Tmax = 3 * 10^-4 * N^6 seconds

   N         Maximum Time Allowed
   3                  0.21 secs
   4                  1.23 secs
   5                  4.69 secs
   6                13.99 secs
   7                35.29 secs
   8                78.64 secs =    1.31 mins  (1 min and 18.64 secs)
   9              159.43 secs =  2.657 mins (2 mins and 39.43 secs)
  10                 300 secs =      5 mins
  11             531.46 secs =  8.857 mins (8 mins and 51.46 secs)

Monday, May 4, 2009

Time for a redesign

So for N=7, it takes our algorithm more than 8 hours to solve on a Pentium 4. We have analyzed how our solver is solving the puzzle; the problem it is guessing too much. While our logical methods are fast, we are spending at least 99.9% of the time using them on a puzzle that is going to be shown to be invalid.
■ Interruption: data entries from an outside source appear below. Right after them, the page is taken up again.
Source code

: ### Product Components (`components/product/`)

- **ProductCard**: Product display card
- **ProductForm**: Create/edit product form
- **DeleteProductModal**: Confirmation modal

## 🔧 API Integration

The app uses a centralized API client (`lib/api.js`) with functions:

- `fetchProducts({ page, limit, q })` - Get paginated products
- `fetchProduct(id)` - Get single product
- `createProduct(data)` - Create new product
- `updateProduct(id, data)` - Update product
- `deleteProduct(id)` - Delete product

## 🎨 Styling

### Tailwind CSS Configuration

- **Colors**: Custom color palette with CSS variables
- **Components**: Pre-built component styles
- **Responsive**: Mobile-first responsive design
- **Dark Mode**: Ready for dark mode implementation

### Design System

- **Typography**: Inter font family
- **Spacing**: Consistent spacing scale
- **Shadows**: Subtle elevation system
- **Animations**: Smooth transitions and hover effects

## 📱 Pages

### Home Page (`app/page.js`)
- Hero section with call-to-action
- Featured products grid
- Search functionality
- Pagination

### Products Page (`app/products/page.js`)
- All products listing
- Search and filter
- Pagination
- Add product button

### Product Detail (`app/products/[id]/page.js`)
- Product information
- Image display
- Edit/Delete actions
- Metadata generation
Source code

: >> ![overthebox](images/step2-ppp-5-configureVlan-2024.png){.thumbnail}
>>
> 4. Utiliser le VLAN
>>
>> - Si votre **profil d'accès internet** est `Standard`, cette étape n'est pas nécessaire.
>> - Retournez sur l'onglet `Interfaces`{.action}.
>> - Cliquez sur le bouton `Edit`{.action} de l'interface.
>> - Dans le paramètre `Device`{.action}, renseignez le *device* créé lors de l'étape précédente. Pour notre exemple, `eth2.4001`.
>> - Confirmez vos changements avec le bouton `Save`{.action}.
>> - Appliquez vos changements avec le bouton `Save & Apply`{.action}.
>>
So we need to implement more logical "human" methods. However, we have exhausted the analytic methods that operate on the data structures we store (we store the possibilities for the rows, columns, and boxes--but not the possibilities for each cell.) The more complex methods will require that we store the possibilities for every cell on the grid. So we will basically have to start over on our algorithm.

In other news, the hardware I designed for accelerating FindUniqueRow doesn't fit on the FPGA. Oops. So I'm starting over resigned to reading in only a limited number of the constraint arrays at a time and doing some processing--and also only store an even more limited amount of interim work.

As long as we are redesigning the algorithm, I think Vlad is going to aim for having the software operate on bit vectors rather than character arrays. This means we are basically throwing out our software and starting over.

Sudoku is hard.

Friday, May 1, 2009

Bump on the Road: Hardware vs. Software

With higher complexity puzzles (N>5), our software-based algorithm does not seem to solve the puzzles efficiently. We may need to implement some of our algorithm at the hardware-level with customized logic modules and see what happens when we try to solve the higher complexity puzzles; or we may need to reevaluate our software algorithm and develop further our methods to solve the sudoku puzzles. As a team, we will need to investigate and hopefully upgrade/adapt our current algorithm to solve puzzles with higher complexities faster (especially for N>5).

Thursday, April 30, 2009

We are somewhat re-thinking our hardware design so as to not take up as many wires. We've been running the N=6 and N=7 puzzles to no avail, so that is also a problem.

More updates later.

Saturday, April 25, 2009

Eventful Friday, Apr 24th

We didn't quite get to run the N=11 puzzle (since we didn't find one). I found a puzzle with N=10, but we haven't parsed the file yet.

We were instead trying to figure out the necessary memory components. In doing so, we successfully ran the existing software-only version completely from on-chip memory, for N=3.

On Monday, we plan to work more with the memory components, now that the SRAM tutorial is up. I am also hoping we get to drawing a more detailed block diagram for the hardware components, taking our lessons from EEC 183.

Midterms are coming up though...:(

Wednesday, April 22, 2009

First post!

A rough outline of our design plan can be found here.

1st post! At this point, we have our software implementation up and running. We plan to test an N=11 puzzle on Friday.